Quoted text:
— START —

On Tuesday, the Worcester County Commissioners made significant cuts to the proposed budget after expressing frustration with various aspects of the agency, which is headed by Sheriff Reggie Mason. Harold Higgins, the county’s chief administrative officer, said the situation could improve once a new sheriff was elected later this year.

“I think going forward it’s a level of trust,” Higgins said. “Let’s face it, we have not had the best of relationships the last year or so with the sheriff’s office for whatever reason. I think with the new sheriff it gives you the opportunity to reinforce procedures that are in place.”

Initially, the sheriff’s office requested $8.3 million in funding for the coming fiscal year. The county’s budget review committee cut $520,404 by adjusting the department’s personnel request. The commissioners went on to cut an additional $309,000 during a work session Tuesday.

Though the sheriff’s office wanted funding to hire three new deputies and a school resource officer, the committee suggested providing funding for the resource officer and for the hiring of two new deputies but not until January. Higgins said that would give the new sheriff, who takes over at the end of the year, the opportunity to hire the new officers.

Commissioner Jim Bunting said he didn’t think the new deputies should be included in the budget at all. He said the new sheriff could ask for funding for new deputies during next year’s budget process.

“I’ve heard both candidates say they don’t need any new sheriffs,” Bunting said. “I don’t know why it’s in there at all.”

Commissioner Ted Elder also spoke against hiring new officers. He said new employees would only contribute to the county’s mounting OPEB (other post-employment benefits) costs.

“We keep adding to the problem,” he said.

Elder said the sheriff was already in charge of a staff of 120 people and that the department regularly exceeded its allotted overtime funding.

“The more you add these positions the higher it goes,” he said.

The commissioners agreed to include funding in the budget for the school resource officer but not the new deputies.

Commissioner Joe Mitrecic expressed concern regarding the new vehicles — four-wheel drive Chevy Tahoes — the sheriff wanted to purchase. He said the department didn’t need more four-wheel drive vehicles, particularly since the area saw little snow.

Bunting agreed.

“We’re not Alaska law,” he said.

Commissioner Bud Church said that the four-wheel drive vehicles would ensure that officers could respond to emergencies in all types of weather.  He said the Tahoe was also a vehicle capable of carrying all of an officer’s gear.

“You don’t want to be driving a sedan with all that equipment,” he said.

Mitrecic said that while it made sense for the sheriff’s office to have some four-wheel drive vehicles, every officer didn’t need one.

Commissioner Chip Bertino asked what the cost difference was between a four-wheel drive Tahoe and a two-wheel drive Tahoe. Staff indicated it was close to $3,000.

Commissioner Merrill Lockfaw suggested providing funding for four-wheel drive vehicles but fewer of them than the nine requested.

“I’m inclined to say cut the number but give them a piece of dependable equipment,” he said.

Based on a suggestion from Mitrecic, the commissioners agreed to include funding for five four-wheel drive vehicles and four two-wheel drive vehicles in the budget.

Bunting went on to ask whether the county was monitoring grants the sheriff’s office received.

“Are we paying attention to these different grants that seem to me to make the department get bigger and grow?” he said. “It seems to be growing and growing and growing.”

— END —

Data lines:
— START —

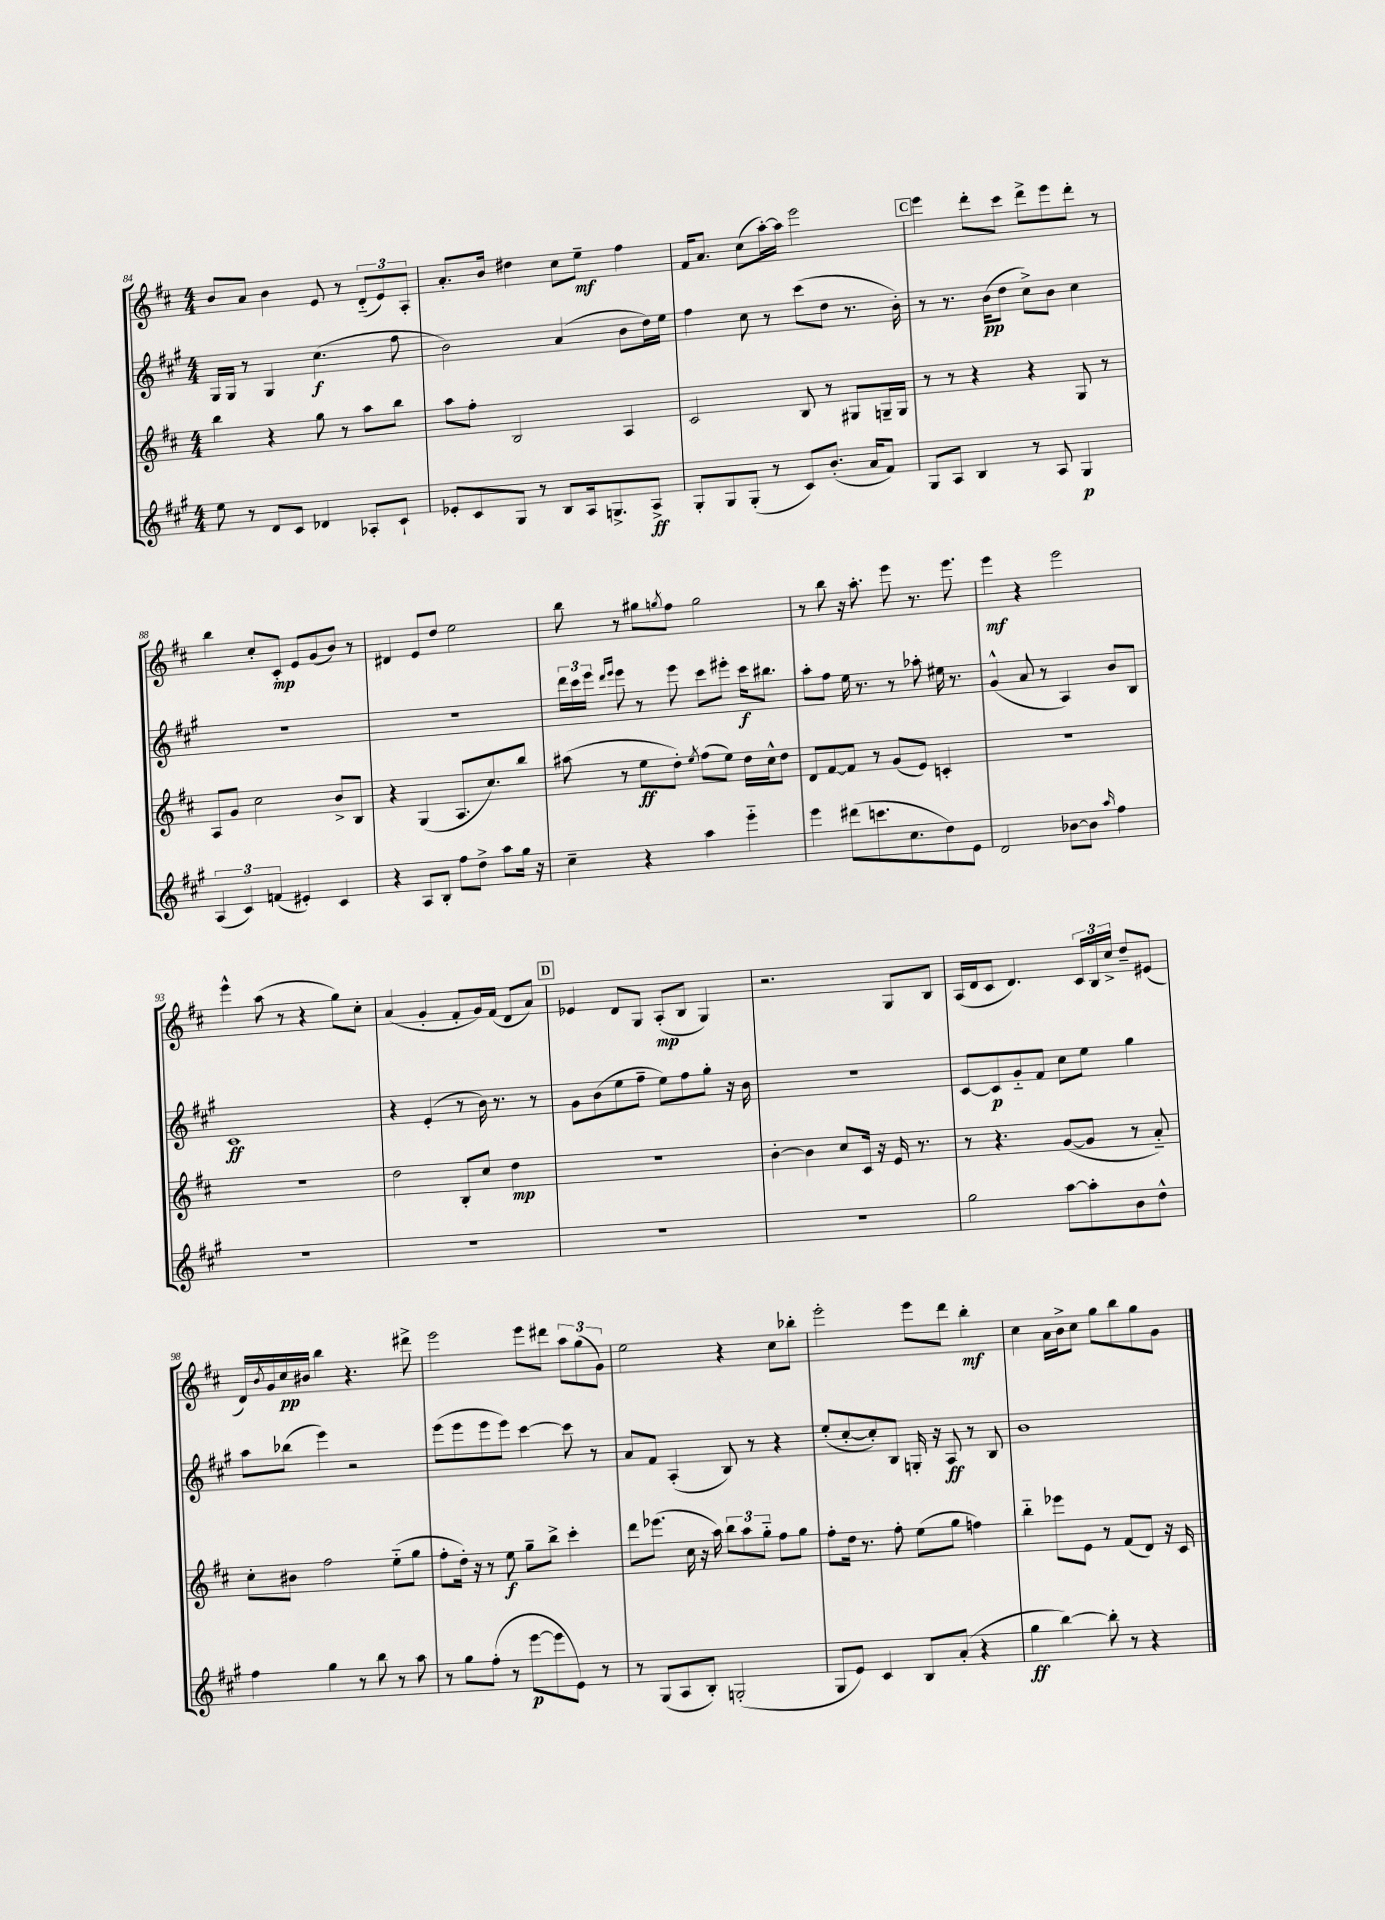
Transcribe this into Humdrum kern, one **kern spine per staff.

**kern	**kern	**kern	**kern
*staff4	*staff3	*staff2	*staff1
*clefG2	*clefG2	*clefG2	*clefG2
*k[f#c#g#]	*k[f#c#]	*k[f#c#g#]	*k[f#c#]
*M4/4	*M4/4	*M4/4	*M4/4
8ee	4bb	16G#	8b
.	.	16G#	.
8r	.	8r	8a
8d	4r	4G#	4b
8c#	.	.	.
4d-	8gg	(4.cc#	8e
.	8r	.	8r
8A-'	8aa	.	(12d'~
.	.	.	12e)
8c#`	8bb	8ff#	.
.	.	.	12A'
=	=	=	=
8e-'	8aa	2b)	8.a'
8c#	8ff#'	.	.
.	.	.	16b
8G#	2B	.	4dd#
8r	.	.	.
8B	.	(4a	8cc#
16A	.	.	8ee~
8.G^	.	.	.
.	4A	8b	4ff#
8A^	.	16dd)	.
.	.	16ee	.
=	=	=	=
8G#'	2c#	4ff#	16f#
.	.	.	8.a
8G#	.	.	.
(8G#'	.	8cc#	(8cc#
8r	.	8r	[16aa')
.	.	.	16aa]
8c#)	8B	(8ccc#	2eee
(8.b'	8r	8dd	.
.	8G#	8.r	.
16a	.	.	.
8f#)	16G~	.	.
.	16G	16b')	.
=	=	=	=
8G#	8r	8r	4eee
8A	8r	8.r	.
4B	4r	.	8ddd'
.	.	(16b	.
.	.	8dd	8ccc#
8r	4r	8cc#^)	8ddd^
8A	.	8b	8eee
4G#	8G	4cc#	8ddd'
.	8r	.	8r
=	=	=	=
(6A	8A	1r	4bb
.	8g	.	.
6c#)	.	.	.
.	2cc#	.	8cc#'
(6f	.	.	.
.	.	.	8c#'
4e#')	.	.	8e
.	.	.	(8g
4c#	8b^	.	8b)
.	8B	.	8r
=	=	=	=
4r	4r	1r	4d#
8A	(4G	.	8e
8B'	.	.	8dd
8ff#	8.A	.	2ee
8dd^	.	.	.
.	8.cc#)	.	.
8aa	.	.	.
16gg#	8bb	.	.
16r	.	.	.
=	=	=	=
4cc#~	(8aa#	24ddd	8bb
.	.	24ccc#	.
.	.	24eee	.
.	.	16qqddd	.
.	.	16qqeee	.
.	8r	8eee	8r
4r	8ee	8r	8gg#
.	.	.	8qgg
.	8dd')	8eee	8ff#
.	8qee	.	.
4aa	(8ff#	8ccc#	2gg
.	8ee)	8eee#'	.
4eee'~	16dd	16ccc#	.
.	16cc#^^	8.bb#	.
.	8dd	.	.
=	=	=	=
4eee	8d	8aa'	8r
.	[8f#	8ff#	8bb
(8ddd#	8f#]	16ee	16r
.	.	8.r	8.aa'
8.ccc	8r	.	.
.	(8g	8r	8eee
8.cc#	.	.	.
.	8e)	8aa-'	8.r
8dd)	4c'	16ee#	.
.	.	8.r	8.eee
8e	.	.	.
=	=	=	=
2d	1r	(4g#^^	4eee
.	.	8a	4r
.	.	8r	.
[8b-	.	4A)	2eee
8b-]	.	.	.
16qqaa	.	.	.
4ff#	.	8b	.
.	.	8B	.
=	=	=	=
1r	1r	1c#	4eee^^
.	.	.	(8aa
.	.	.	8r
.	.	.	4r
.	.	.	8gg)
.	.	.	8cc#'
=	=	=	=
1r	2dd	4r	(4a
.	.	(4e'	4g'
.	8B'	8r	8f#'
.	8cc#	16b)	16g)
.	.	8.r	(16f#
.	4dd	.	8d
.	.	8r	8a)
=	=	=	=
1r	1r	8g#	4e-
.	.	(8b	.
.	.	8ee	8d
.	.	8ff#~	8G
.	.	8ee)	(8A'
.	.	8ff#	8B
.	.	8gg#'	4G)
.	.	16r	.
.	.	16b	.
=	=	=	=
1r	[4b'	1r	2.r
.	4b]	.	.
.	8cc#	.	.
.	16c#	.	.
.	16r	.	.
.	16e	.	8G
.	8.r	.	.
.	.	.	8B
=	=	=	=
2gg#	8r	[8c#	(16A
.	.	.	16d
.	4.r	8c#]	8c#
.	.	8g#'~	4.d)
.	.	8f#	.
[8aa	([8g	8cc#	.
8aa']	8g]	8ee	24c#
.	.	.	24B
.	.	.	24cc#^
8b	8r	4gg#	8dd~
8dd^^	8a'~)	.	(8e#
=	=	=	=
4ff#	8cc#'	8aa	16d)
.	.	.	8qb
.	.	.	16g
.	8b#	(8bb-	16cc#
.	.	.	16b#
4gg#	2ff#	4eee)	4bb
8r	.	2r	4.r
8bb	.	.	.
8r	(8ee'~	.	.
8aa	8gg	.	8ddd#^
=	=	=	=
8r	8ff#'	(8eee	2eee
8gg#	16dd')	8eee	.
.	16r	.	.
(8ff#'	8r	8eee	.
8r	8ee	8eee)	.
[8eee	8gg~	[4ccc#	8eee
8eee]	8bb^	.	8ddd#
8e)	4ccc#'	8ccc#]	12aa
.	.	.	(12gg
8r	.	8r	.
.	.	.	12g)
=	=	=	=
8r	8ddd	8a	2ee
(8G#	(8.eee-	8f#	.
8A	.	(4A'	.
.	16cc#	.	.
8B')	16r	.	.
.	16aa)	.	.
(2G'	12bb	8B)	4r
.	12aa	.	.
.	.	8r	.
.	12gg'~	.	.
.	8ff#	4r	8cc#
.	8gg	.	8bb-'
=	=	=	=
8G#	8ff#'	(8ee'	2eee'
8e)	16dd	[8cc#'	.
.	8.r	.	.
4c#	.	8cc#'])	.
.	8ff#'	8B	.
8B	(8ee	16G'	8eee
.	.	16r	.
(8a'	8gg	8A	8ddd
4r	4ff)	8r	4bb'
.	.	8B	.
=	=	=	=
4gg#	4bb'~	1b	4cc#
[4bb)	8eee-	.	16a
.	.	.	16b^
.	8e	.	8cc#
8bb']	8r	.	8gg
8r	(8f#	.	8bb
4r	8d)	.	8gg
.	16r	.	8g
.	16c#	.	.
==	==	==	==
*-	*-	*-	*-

— END —

To be done: Update the sheriff's budget article from the words "Commissioner Ted Elder" through the words "allotted overtime funding.", putting "extra-duty" in place of "overtime".

Task solution:
Commissioner Ted Elder also spoke against hiring new officers. He said new employees would only contribute to the county’s mounting OPEB (other post-employment benefits) costs.

“We keep adding to the problem,” he said.

Elder said the sheriff was already in charge of a staff of 120 people and that the department regularly exceeded its allotted extra-duty funding.